#### TO DO:
In the entries below, the lines from the one with "الگوریتم ژنتیک" through the one with "HÄUFIG GESTELLTE FRAGEN" are to be copied exactly; both ends count.
—————
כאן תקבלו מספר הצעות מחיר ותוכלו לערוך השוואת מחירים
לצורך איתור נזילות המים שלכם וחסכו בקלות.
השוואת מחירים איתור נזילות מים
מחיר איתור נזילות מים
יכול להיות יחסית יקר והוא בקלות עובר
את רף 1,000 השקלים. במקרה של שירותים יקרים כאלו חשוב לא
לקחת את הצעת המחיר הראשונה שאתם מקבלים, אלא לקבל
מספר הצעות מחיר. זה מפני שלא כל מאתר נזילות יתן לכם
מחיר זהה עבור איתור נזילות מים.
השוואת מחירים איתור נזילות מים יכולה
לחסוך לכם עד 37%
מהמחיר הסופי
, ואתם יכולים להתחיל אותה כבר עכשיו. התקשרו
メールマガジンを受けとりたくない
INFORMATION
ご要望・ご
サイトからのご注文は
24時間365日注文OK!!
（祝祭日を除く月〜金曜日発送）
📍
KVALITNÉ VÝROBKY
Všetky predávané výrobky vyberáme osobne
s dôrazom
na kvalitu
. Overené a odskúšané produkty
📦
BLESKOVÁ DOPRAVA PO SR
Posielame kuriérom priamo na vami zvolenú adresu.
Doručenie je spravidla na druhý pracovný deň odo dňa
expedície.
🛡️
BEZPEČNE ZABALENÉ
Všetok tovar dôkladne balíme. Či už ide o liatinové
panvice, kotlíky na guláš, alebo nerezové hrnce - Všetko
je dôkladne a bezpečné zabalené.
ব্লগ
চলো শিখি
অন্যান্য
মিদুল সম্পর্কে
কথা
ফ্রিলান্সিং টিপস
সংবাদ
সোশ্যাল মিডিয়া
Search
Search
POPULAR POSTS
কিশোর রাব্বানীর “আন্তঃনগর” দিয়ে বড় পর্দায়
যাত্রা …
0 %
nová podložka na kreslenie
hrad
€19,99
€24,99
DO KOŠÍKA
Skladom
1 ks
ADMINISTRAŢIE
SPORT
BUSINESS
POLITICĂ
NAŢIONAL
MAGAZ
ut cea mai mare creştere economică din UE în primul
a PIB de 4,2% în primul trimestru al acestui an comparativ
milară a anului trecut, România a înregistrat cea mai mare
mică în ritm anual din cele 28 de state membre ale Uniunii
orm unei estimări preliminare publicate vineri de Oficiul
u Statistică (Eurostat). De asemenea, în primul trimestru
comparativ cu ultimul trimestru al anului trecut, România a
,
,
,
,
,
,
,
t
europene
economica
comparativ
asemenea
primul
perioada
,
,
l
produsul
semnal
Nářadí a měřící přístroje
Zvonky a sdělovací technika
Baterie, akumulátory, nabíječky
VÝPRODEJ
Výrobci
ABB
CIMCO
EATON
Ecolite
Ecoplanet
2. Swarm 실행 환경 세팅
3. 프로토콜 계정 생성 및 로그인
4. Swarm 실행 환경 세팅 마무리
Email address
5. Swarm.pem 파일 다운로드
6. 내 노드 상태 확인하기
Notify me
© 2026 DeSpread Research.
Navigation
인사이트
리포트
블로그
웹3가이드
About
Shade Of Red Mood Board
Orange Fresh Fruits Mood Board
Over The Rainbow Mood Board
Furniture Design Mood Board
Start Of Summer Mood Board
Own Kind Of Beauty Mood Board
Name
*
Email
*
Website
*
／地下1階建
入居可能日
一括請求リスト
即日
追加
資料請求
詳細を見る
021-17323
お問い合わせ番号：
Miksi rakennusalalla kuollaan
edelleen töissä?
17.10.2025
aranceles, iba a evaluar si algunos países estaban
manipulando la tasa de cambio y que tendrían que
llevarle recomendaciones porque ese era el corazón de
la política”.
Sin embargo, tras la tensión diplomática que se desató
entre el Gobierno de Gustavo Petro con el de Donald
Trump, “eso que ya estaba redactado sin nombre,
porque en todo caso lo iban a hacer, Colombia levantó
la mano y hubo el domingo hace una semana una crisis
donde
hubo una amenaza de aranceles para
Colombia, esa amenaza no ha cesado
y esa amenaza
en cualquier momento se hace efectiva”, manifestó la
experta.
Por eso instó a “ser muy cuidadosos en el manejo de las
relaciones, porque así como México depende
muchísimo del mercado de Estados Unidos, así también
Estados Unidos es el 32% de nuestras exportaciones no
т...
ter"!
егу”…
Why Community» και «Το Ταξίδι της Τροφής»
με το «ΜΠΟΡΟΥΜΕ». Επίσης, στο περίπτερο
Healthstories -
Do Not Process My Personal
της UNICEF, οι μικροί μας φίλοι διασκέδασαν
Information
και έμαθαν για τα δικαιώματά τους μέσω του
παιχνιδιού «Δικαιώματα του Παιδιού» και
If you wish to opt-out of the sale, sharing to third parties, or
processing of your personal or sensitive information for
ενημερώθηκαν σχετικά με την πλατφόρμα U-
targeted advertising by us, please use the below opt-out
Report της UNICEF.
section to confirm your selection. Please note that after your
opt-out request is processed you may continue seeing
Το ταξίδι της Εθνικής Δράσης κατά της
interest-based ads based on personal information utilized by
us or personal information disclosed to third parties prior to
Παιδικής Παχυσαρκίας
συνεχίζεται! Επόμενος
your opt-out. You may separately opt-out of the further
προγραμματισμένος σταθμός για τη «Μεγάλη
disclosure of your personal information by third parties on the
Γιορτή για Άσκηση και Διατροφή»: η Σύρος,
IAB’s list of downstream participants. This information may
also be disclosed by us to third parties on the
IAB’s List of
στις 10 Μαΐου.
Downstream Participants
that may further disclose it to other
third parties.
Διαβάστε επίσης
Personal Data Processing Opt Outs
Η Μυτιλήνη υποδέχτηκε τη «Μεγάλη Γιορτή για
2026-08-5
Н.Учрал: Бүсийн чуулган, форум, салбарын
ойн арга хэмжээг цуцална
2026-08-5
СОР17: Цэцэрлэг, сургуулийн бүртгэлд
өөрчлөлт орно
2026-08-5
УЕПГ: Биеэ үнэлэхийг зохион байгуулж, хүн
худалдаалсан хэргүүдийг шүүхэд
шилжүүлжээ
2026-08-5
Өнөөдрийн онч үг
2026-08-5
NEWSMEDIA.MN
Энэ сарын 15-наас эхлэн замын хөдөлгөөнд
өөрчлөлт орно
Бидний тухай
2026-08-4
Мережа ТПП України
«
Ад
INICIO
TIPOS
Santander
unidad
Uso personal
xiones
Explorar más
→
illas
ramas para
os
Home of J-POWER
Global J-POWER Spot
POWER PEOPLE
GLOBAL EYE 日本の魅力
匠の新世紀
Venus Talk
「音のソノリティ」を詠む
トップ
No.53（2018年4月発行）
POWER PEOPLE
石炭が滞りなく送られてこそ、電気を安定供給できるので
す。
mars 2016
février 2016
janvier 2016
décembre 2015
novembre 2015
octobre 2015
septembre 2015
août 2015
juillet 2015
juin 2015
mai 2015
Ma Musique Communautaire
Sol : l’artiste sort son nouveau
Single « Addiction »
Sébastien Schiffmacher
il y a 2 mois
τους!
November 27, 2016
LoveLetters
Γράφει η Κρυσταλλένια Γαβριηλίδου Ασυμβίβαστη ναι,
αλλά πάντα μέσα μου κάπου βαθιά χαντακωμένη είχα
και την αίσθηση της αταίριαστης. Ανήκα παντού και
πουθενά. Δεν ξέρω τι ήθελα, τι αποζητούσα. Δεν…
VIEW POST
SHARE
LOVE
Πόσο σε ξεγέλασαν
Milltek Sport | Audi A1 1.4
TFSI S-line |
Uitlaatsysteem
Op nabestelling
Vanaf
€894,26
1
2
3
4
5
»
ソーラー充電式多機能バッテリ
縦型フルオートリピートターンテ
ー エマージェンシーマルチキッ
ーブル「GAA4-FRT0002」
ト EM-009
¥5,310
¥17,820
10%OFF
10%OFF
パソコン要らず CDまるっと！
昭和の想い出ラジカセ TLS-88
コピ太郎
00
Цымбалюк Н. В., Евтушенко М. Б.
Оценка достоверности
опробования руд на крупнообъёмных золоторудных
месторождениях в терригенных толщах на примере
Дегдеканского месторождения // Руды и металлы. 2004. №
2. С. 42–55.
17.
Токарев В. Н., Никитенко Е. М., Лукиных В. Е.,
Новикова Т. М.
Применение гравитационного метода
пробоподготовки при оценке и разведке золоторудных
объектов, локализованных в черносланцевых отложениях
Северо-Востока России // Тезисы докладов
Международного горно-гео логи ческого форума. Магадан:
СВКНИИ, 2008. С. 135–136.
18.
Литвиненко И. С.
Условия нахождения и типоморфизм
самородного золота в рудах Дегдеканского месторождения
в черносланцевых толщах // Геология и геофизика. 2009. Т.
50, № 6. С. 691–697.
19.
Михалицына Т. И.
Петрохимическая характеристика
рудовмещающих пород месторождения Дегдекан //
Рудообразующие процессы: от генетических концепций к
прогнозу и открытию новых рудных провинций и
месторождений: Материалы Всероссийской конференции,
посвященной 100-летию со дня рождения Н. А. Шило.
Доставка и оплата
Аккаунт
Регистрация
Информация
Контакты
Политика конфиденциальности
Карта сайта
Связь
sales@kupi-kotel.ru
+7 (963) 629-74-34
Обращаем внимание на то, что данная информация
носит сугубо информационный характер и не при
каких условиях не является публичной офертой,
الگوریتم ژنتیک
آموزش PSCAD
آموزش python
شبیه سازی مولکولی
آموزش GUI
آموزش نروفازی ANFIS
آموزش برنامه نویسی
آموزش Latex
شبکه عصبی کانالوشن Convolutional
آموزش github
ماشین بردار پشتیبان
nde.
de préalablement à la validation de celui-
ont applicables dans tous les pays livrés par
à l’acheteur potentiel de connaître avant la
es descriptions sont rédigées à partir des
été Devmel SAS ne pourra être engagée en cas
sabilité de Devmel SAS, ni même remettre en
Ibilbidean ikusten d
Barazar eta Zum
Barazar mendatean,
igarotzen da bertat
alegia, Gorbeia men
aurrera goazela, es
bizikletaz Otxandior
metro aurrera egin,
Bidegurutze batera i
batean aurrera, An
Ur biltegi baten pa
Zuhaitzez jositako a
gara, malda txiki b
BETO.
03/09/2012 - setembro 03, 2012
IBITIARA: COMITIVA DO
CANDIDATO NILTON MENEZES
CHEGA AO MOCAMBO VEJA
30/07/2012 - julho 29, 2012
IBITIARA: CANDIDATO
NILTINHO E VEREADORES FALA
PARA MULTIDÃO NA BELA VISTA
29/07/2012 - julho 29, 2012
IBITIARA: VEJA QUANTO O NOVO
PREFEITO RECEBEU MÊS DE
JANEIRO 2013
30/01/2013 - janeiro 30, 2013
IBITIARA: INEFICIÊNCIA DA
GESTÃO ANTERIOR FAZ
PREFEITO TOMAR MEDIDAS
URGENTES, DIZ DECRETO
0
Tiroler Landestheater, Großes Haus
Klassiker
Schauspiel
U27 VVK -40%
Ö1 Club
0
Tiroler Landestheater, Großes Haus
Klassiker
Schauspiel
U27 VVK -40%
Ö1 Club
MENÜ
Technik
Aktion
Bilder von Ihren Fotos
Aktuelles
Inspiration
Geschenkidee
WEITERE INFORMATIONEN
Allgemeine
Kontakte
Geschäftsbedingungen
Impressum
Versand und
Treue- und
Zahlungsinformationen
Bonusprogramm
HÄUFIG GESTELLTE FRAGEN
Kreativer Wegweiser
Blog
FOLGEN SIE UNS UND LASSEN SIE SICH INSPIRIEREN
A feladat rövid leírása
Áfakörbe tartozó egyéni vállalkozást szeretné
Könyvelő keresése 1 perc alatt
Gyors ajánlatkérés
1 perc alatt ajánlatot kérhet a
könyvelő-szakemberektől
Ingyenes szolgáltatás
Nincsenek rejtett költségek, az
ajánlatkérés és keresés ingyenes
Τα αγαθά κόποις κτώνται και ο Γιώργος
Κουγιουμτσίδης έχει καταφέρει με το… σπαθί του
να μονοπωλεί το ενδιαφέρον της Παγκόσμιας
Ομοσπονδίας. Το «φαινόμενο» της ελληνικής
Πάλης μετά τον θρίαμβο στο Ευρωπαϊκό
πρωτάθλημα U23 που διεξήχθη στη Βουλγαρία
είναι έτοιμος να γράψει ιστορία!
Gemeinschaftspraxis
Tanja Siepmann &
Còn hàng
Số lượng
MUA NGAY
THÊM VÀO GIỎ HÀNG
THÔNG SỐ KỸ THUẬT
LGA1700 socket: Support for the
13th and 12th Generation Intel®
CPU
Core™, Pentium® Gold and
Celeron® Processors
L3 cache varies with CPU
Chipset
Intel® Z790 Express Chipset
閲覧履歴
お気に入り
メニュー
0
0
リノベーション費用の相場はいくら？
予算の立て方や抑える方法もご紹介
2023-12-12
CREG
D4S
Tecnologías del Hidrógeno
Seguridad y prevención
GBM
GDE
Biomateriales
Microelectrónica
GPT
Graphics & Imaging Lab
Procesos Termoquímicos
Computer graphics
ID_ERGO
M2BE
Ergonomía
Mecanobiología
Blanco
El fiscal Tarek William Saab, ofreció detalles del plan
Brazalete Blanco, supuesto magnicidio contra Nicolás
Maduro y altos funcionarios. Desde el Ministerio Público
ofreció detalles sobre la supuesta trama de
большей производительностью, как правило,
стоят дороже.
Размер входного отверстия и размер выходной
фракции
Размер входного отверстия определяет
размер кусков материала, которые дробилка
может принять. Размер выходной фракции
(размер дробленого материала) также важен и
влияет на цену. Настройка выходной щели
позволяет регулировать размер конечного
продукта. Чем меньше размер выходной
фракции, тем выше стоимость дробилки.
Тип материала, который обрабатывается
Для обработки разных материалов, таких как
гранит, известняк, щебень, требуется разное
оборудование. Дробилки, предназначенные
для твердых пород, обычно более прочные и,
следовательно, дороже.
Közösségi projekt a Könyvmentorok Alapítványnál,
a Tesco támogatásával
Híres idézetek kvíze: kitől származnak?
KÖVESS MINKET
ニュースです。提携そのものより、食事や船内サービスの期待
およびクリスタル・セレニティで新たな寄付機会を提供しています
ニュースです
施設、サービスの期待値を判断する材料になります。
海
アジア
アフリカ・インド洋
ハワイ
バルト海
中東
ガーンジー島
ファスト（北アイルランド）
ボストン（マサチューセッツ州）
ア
—————
#### FINAL ANSWER:
الگوریتم ژنتیک
آموزش PSCAD
آموزش python
شبیه سازی مولکولی
آموزش GUI
آموزش نروفازی ANFIS
آموزش برنامه نویسی
آموزش Latex
شبکه عصبی کانالوشن Convolutional
آموزش github
ماشین بردار پشتیبان
nde.
de préalablement à la validation de celui-
ont applicables dans tous les pays livrés par
à l’acheteur potentiel de connaître avant la
es descriptions sont rédigées à partir des
été Devmel SAS ne pourra être engagée en cas
sabilité de Devmel SAS, ni même remettre en
Ibilbidean ikusten d
Barazar eta Zum
Barazar mendatean,
igarotzen da bertat
alegia, Gorbeia men
aurrera goazela, es
bizikletaz Otxandior
metro aurrera egin,
Bidegurutze batera i
batean aurrera, An
Ur biltegi baten pa
Zuhaitzez jositako a
gara, malda txiki b
BETO.
03/09/2012 - setembro 03, 2012
IBITIARA: COMITIVA DO
CANDIDATO NILTON MENEZES
CHEGA AO MOCAMBO VEJA
30/07/2012 - julho 29, 2012
IBITIARA: CANDIDATO
NILTINHO E VEREADORES FALA
PARA MULTIDÃO NA BELA VISTA
29/07/2012 - julho 29, 2012
IBITIARA: VEJA QUANTO O NOVO
PREFEITO RECEBEU MÊS DE
JANEIRO 2013
30/01/2013 - janeiro 30, 2013
IBITIARA: INEFICIÊNCIA DA
GESTÃO ANTERIOR FAZ
PREFEITO TOMAR MEDIDAS
URGENTES, DIZ DECRETO
0
Tiroler Landestheater, Großes Haus
Klassiker
Schauspiel
U27 VVK -40%
Ö1 Club
0
Tiroler Landestheater, Großes Haus
Klassiker
Schauspiel
U27 VVK -40%
Ö1 Club
MENÜ
Technik
Aktion
Bilder von Ihren Fotos
Aktuelles
Inspiration
Geschenkidee
WEITERE INFORMATIONEN
Allgemeine
Kontakte
Geschäftsbedingungen
Impressum
Versand und
Treue- und
Zahlungsinformationen
Bonusprogramm
HÄUFIG GESTELLTE FRAGEN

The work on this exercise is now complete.